Anti-racism Statement

From Westmont College theatre arts

The Westmont college theatre arts department recognizes the historic, ongoing impacts of structural, systemic racism, and the injustices visited on Black, Indigenous, and People of Color in North America.  The department laments and apologizes for the way the discipline of theatre, and Westmont’s theatre arts department, have participated in those systems and injustices.  These are imperiled times, and the cries for justice, equity, and inclusion can no longer be ignored.  The department dedicates itself to the investigation and embodiment of equity and inclusion for all students, faculty, and staff.  The department strives to be anti-racist in speech, actions, work in the rehearsal room, and play choice.  Westmont College is animated by a vision of God’s dream for God’s people and all creation. The department affirms that all people are created in God’s image, and works to uphold and encourage that sacred reality.  

The fundamental subject of the theatre is Change.  Change is impossible without action.  Change comes as a consequence of willed, focused, motivated intent – of the spirit moving toward some desired end.  The Westmont College Theatre Arts Department recognizes that this is a momentous time in the history of the college and the country, and enacts change toward a more just, inclusive, and equitable department.

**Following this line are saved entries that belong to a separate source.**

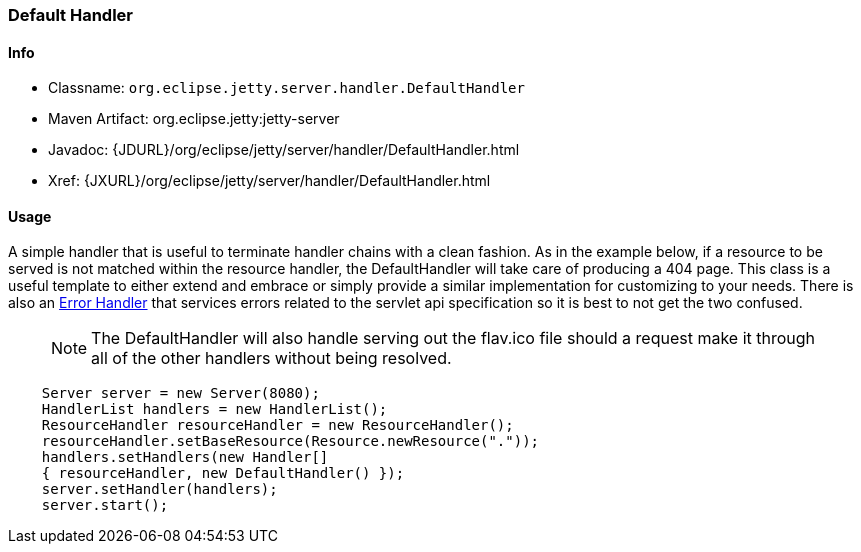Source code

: //  ========================================================================
//  Copyright (c) 1995-2016 Mort Bay Consulting Pty. Ltd.
//  ========================================================================
//  All rights reserved. This program and the accompanying materials
//  are made available under the terms of the Eclipse Public License v1.0
//  and Apache License v2.0 which accompanies this distribution.
//
//      The Eclipse Public License is available at
//      http://www.eclipse.org/legal/epl-v10.html
//
//      The Apache License v2.0 is available at
//      http://www.opensource.org/licenses/apache2.0.php
//
//  You may elect to redistribute this code under either of these licenses.
//  ========================================================================

[[default-handler]]
=== Default Handler

[[default-handler-metadata]]
==== Info

* Classname: `org.eclipse.jetty.server.handler.DefaultHandler`
* Maven Artifact: org.eclipse.jetty:jetty-server
* Javadoc: {JDURL}/org/eclipse/jetty/server/handler/DefaultHandler.html
* Xref: {JXURL}/org/eclipse/jetty/server/handler/DefaultHandler.html

[[default-handler-usage]]
==== Usage

A simple handler that is useful to terminate handler chains with a clean fashion. 
As in the example below, if a resource to be served is not matched within the resource handler, the DefaultHandler will take care of producing a 404 page. 
This class is a useful template to either extend and embrace or simply provide a similar implementation for customizing to your needs. 
There is also an link:#error-handler[Error Handler] that services errors related to the servlet api specification so it is best to not get the two confused.

_____
[NOTE]
The DefaultHandler will also handle serving out the flav.ico file should a request make it through all of the other handlers without being resolved.
_____

[source, java, subs="{sub-order}"]
----

    Server server = new Server(8080);
    HandlerList handlers = new HandlerList();
    ResourceHandler resourceHandler = new ResourceHandler();
    resourceHandler.setBaseResource(Resource.newResource("."));
    handlers.setHandlers(new Handler[]
    { resourceHandler, new DefaultHandler() });
    server.setHandler(handlers);
    server.start();

      
----
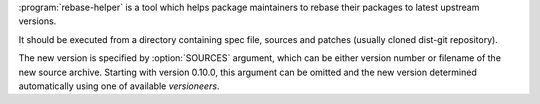 .. program description

:program:`rebase-helper` is a tool which helps package maintainers
to rebase their packages to latest upstream versions.

It should be executed from a directory containing spec file, sources
and patches (usually cloned dist-git repository).

The new version is specified by :option:`SOURCES` argument, which can be
either version number or filename of the new source archive.
Starting with version 0.10.0, this argument can be omitted and the new version
determined automatically using one of available *versioneers*.
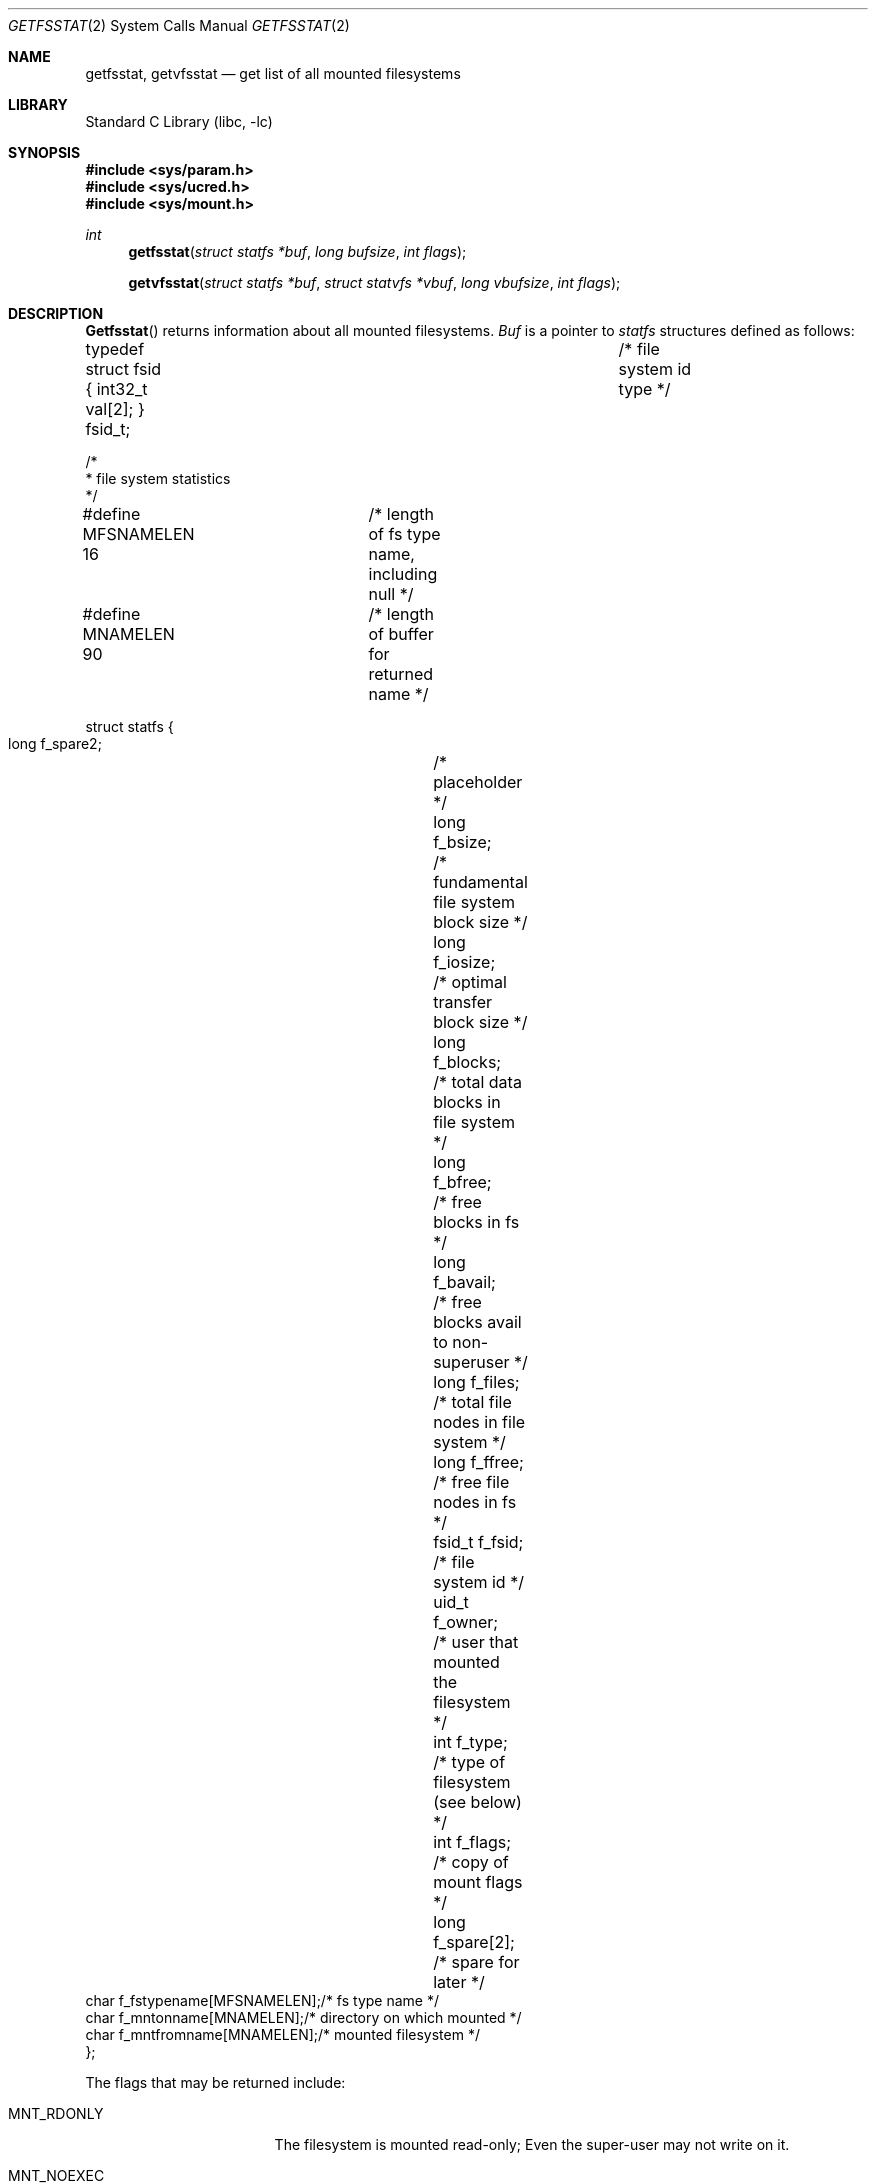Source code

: .\" Copyright (c) 1989, 1991, 1993
.\"	The Regents of the University of California.  All rights reserved.
.\"
.\" Redistribution and use in source and binary forms, with or without
.\" modification, are permitted provided that the following conditions
.\" are met:
.\" 1. Redistributions of source code must retain the above copyright
.\"    notice, this list of conditions and the following disclaimer.
.\" 2. Redistributions in binary form must reproduce the above copyright
.\"    notice, this list of conditions and the following disclaimer in the
.\"    documentation and/or other materials provided with the distribution.
.\" 3. All advertising materials mentioning features or use of this software
.\"    must display the following acknowledgement:
.\"	This product includes software developed by the University of
.\"	California, Berkeley and its contributors.
.\" 4. Neither the name of the University nor the names of its contributors
.\"    may be used to endorse or promote products derived from this software
.\"    without specific prior written permission.
.\"
.\" THIS SOFTWARE IS PROVIDED BY THE REGENTS AND CONTRIBUTORS ``AS IS'' AND
.\" ANY EXPRESS OR IMPLIED WARRANTIES, INCLUDING, BUT NOT LIMITED TO, THE
.\" IMPLIED WARRANTIES OF MERCHANTABILITY AND FITNESS FOR A PARTICULAR PURPOSE
.\" ARE DISCLAIMED.  IN NO EVENT SHALL THE REGENTS OR CONTRIBUTORS BE LIABLE
.\" FOR ANY DIRECT, INDIRECT, INCIDENTAL, SPECIAL, EXEMPLARY, OR CONSEQUENTIAL
.\" DAMAGES (INCLUDING, BUT NOT LIMITED TO, PROCUREMENT OF SUBSTITUTE GOODS
.\" OR SERVICES; LOSS OF USE, DATA, OR PROFITS; OR BUSINESS INTERRUPTION)
.\" HOWEVER CAUSED AND ON ANY THEORY OF LIABILITY, WHETHER IN CONTRACT, STRICT
.\" LIABILITY, OR TORT (INCLUDING NEGLIGENCE OR OTHERWISE) ARISING IN ANY WAY
.\" OUT OF THE USE OF THIS SOFTWARE, EVEN IF ADVISED OF THE POSSIBILITY OF
.\" SUCH DAMAGE.
.\"
.\"	@(#)getfsstat.2	8.3 (Berkeley) 5/25/95
.\" $FreeBSD: src/lib/libc/sys/getfsstat.2,v 1.7.2.4 2001/12/14 18:34:00 ru Exp $
.\" $DragonFly: src/lib/libc/sys/getfsstat.2,v 1.5 2008/06/01 20:46:45 dillon Exp $
.\"
.Dd May 25, 1995
.Dt GETFSSTAT 2
.Os
.Sh NAME
.Nm getfsstat ,
.Nm getvfsstat
.Nd get list of all mounted filesystems
.Sh LIBRARY
.Lb libc
.Sh SYNOPSIS
.In sys/param.h
.In sys/ucred.h
.In sys/mount.h
.Ft int
.Fn getfsstat "struct statfs *buf" "long bufsize" "int flags"
.Fn getvfsstat "struct statfs *buf" "struct statvfs *vbuf" "long vbufsize" "int flags"
.Sh DESCRIPTION
.Fn Getfsstat
returns information about all mounted filesystems.
.Fa Buf
is a pointer to
.Vt statfs
structures defined as follows:
.Bd -literal
typedef struct fsid { int32_t val[2]; } fsid_t;	/* file system id type */

/*
 * file system statistics
 */

#define MFSNAMELEN 16	/* length of fs type name, including null */
#define MNAMELEN   90	/* length of buffer for returned name */

struct statfs {
    long    f_spare2;		/* placeholder */
    long    f_bsize;		/* fundamental file system block size */
    long    f_iosize;		/* optimal transfer block size */
    long    f_blocks;		/* total data blocks in file system */
    long    f_bfree;		/* free blocks in fs */
    long    f_bavail;		/* free blocks avail to non-superuser */
    long    f_files;		/* total file nodes in file system */
    long    f_ffree;		/* free file nodes in fs */
    fsid_t  f_fsid;		/* file system id */
    uid_t   f_owner;		/* user that mounted the filesystem */
    int     f_type;		/* type of filesystem (see below) */
    int     f_flags;		/* copy of mount flags */
    long    f_spare[2];		/* spare for later */
    char    f_fstypename[MFSNAMELEN];/* fs type name */
    char    f_mntonname[MNAMELEN];/* directory on which mounted */
    char    f_mntfromname[MNAMELEN];/* mounted filesystem */
};
.Ed
.Pp
The flags that may be returned include:
.Bl -tag -width ".Dv MNT_SYNCHRONOUS"
.It Dv MNT_RDONLY
The filesystem is mounted read-only;
Even the super-user may not write on it.
.It Dv MNT_NOEXEC
Files may not be executed from the filesystem.
.It Dv MNT_NOSUID
Setuid and setgid bits on files are not honored when they are executed.
.It Dv MNT_NODEV
Special files in the filesystem may not be opened.
.It Dv MNT_SYNCHRONOUS
All I/O to the filesystem is done synchronously.
.It Dv MNT_ASYNC
No filesystem I/O is done synchronously.
.It Dv MNT_LOCAL
The filesystem resides locally.
.It Dv MNT_QUOTA
The filesystem has quotas enabled on it.
.It Dv MNT_ROOTFS
Identifies the root filesystem.
.It Dv MNT_EXRDONLY
The filesystem is exported read-only.
.It Dv MNT_EXPORTED
The filesystem is exported for both reading and writing.
.It Dv MNT_DEFEXPORTED
The filesystem is exported for both reading and writing to any Internet host.
.It Dv MNT_EXPORTANON
The filesystem maps all remote accesses to the anonymous user.
.It Dv MNT_EXKERB
The filesystem is exported with Kerberos uid mapping.
.El
.Pp
Fields that are undefined for a particular filesystem are set to -1.
The buffer is filled with an array of
.Fa fsstat
structures, one for each mounted filesystem
up to the size specified by
.Fa bufsize .
.Pp
If
.Fa buf
is given as NULL,
.Fn getfsstat
returns just the number of mounted filesystems.
.Pp
Normally
.Fa flags
should be specified as
.Dv MNT_WAIT .
If
.Fa flags
is set to
.Dv MNT_NOWAIT ,
.Fn getfsstat
will return the information it has available without requesting
an update from each filesystem.
Thus, some of the information will be out of date, but
.Fn getfsstat
will not block waiting for information from a filesystem that is
unable to respond.
.Fn Getvfsstat
returns extended information about all mounted filesystems.
Note that
.Fa vbufsize
represents the size of
.Fa vbuf ,
and
.Fa buf
is expected to be of contemporary size for its own structures.
.Sh RETURN VALUES
Upon successful completion, the number of
.Fa fsstat
structures is returned.
Otherwise, -1 is returned and the global variable
.Va errno
is set to indicate the error.
.Sh ERRORS
.Fn Getfsstat
and
.Fn getvfsstat
fail if one or more of the following are true:
.Bl -tag -width Er
.It Bq Er EFAULT
.Fa Buf
points to an invalid address.
.It Bq Er EIO
An
.Tn I/O
error occurred while reading from or writing to the filesystem.
.El
.Sh SEE ALSO
.Xr statfs 2 ,
.Xr fstab 5 ,
.Xr mount 8
.Sh HISTORY
The
.Fn getfsstat
function first appeared in
.Bx 4.4 .
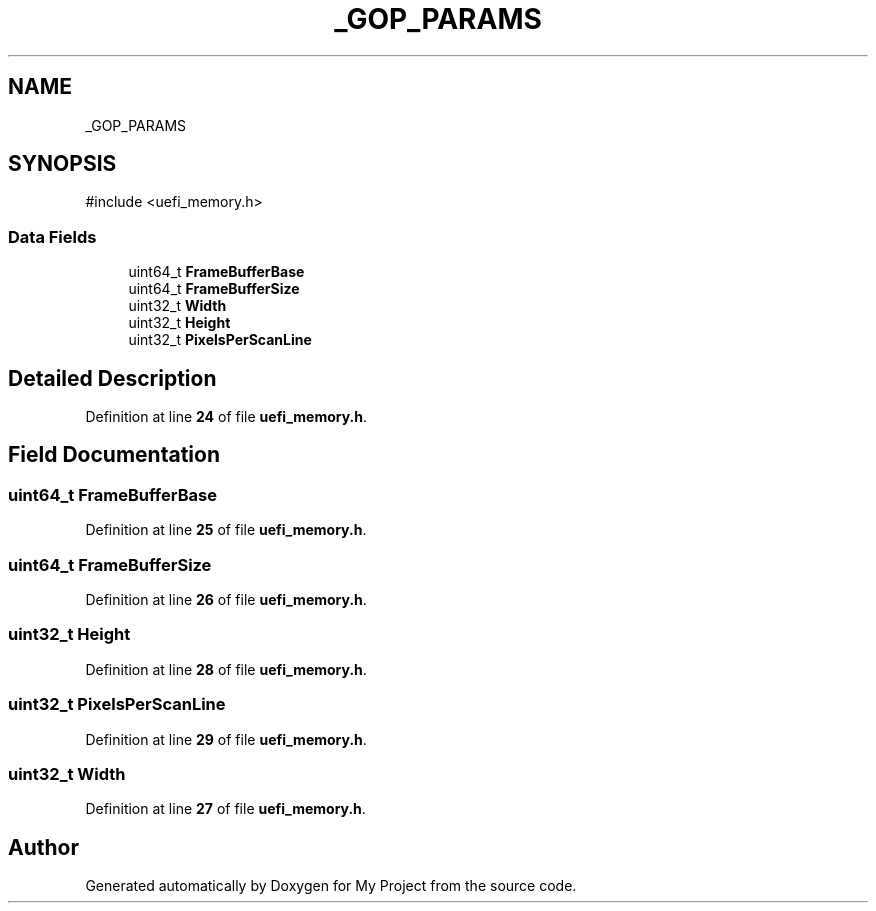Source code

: .TH "_GOP_PARAMS" 3 "My Project" \" -*- nroff -*-
.ad l
.nh
.SH NAME
_GOP_PARAMS
.SH SYNOPSIS
.br
.PP
.PP
\fR#include <uefi_memory\&.h>\fP
.SS "Data Fields"

.in +1c
.ti -1c
.RI "uint64_t \fBFrameBufferBase\fP"
.br
.ti -1c
.RI "uint64_t \fBFrameBufferSize\fP"
.br
.ti -1c
.RI "uint32_t \fBWidth\fP"
.br
.ti -1c
.RI "uint32_t \fBHeight\fP"
.br
.ti -1c
.RI "uint32_t \fBPixelsPerScanLine\fP"
.br
.in -1c
.SH "Detailed Description"
.PP 
Definition at line \fB24\fP of file \fBuefi_memory\&.h\fP\&.
.SH "Field Documentation"
.PP 
.SS "uint64_t FrameBufferBase"

.PP
Definition at line \fB25\fP of file \fBuefi_memory\&.h\fP\&.
.SS "uint64_t FrameBufferSize"

.PP
Definition at line \fB26\fP of file \fBuefi_memory\&.h\fP\&.
.SS "uint32_t Height"

.PP
Definition at line \fB28\fP of file \fBuefi_memory\&.h\fP\&.
.SS "uint32_t PixelsPerScanLine"

.PP
Definition at line \fB29\fP of file \fBuefi_memory\&.h\fP\&.
.SS "uint32_t Width"

.PP
Definition at line \fB27\fP of file \fBuefi_memory\&.h\fP\&.

.SH "Author"
.PP 
Generated automatically by Doxygen for My Project from the source code\&.
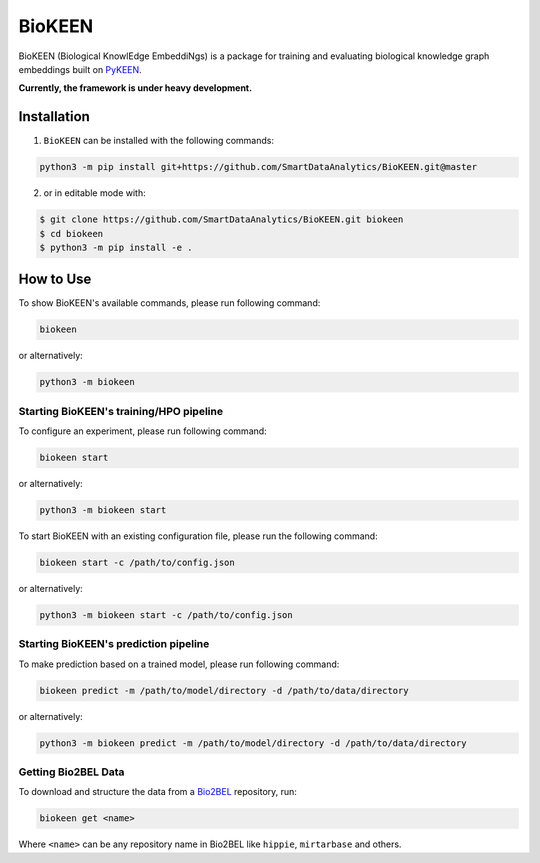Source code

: BioKEEN |build| |zenodo|
========================

   
BioKEEN (Biological KnowlEdge EmbeddiNgs) is a package for training and evaluating biological knowledge graph embeddings built on
`PyKEEN <https://github.com/SmartDataAnalytics/PyKEEN>`_.

**Currently, the framework is under heavy development.**

Installation
------------
1. ``BioKEEN`` can be installed with the following commands:

.. code-block:: sh

    python3 -m pip install git+https://github.com/SmartDataAnalytics/BioKEEN.git@master

2. or in editable mode with:

.. code-block:: sh

    $ git clone https://github.com/SmartDataAnalytics/BioKEEN.git biokeen
    $ cd biokeen
    $ python3 -m pip install -e .

How to Use
----------
To show BioKEEN's available commands, please run following command:

.. code-block:: sh

    biokeen

or alternatively:

.. code-block:: python

    python3 -m biokeen


Starting BioKEEN's training/HPO pipeline
****************************************
To configure an experiment, please run following command:

.. code-block:: sh

    biokeen start

or alternatively:

.. code-block:: python

    python3 -m biokeen start


To start BioKEEN with an existing configuration file, please run the following command:

.. code-block:: sh

    biokeen start -c /path/to/config.json

or alternatively:

.. code-block:: python

    python3 -m biokeen start -c /path/to/config.json



Starting BioKEEN's prediction pipeline
**************************************
To make prediction based on a trained model, please run following command:

.. code-block:: sh

    biokeen predict -m /path/to/model/directory -d /path/to/data/directory

or alternatively:

.. code-block:: python

    python3 -m biokeen predict -m /path/to/model/directory -d /path/to/data/directory


Getting Bio2BEL Data
********************
To download and structure the data from a `Bio2BEL <https://github.com/bio2bel>`_
repository, run:

.. code-block:: python

    biokeen get <name>
    
Where ``<name>`` can be any repository name in Bio2BEL like ``hippie``, ``mirtarbase``
and others.

.. |build| image:: https://travis-ci.org/SmartDataAnalytics/BioKEEN.svg?branch=master
    :target: https://travis-ci.org/SmartDataAnalytics/BioKEEN
    
.. |zenodo| image:: https://zenodo.org/badge/150270965.svg
   :target: https://zenodo.org/badge/latestdoi/150270965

The department seeks to decentralize white power and privilege from the department’s curriculum, stage, studio, classroom, and seasons.  The department has much to do.  But it does so with joy and hope, and with the desire that the department will be brave and safe, where all students, faculty and audiences become free to participate in the here and now, where equity and inclusion are discussed and realized.  To that end, these are the concrete, actionable steps the department has taken in the last year to realize departmental transformation and change.

  1. Created this anti-racism statement, to be posted on the departmental website and included in class syllabi.
  2. Continually auditing all courses to ensure that the department’s materials are sufficiently diverse, inclusive, and equitable. 
  3. Posting all syllabi on the college website to ensure inclusion of works by BIPOC writers, scholars and creators.
  4. Faculty and staff participating in ongoing implicit bias training.
  5. Created anti-racism in the arts reading and teaching group, funded by the college, and required all full time faculty to participate.
  6. Re-allocated fiscal and human resources to create a semester-long, full-time artist/scholar in residence position that will help develop equity, inclusion, and diversity for at least the next three years.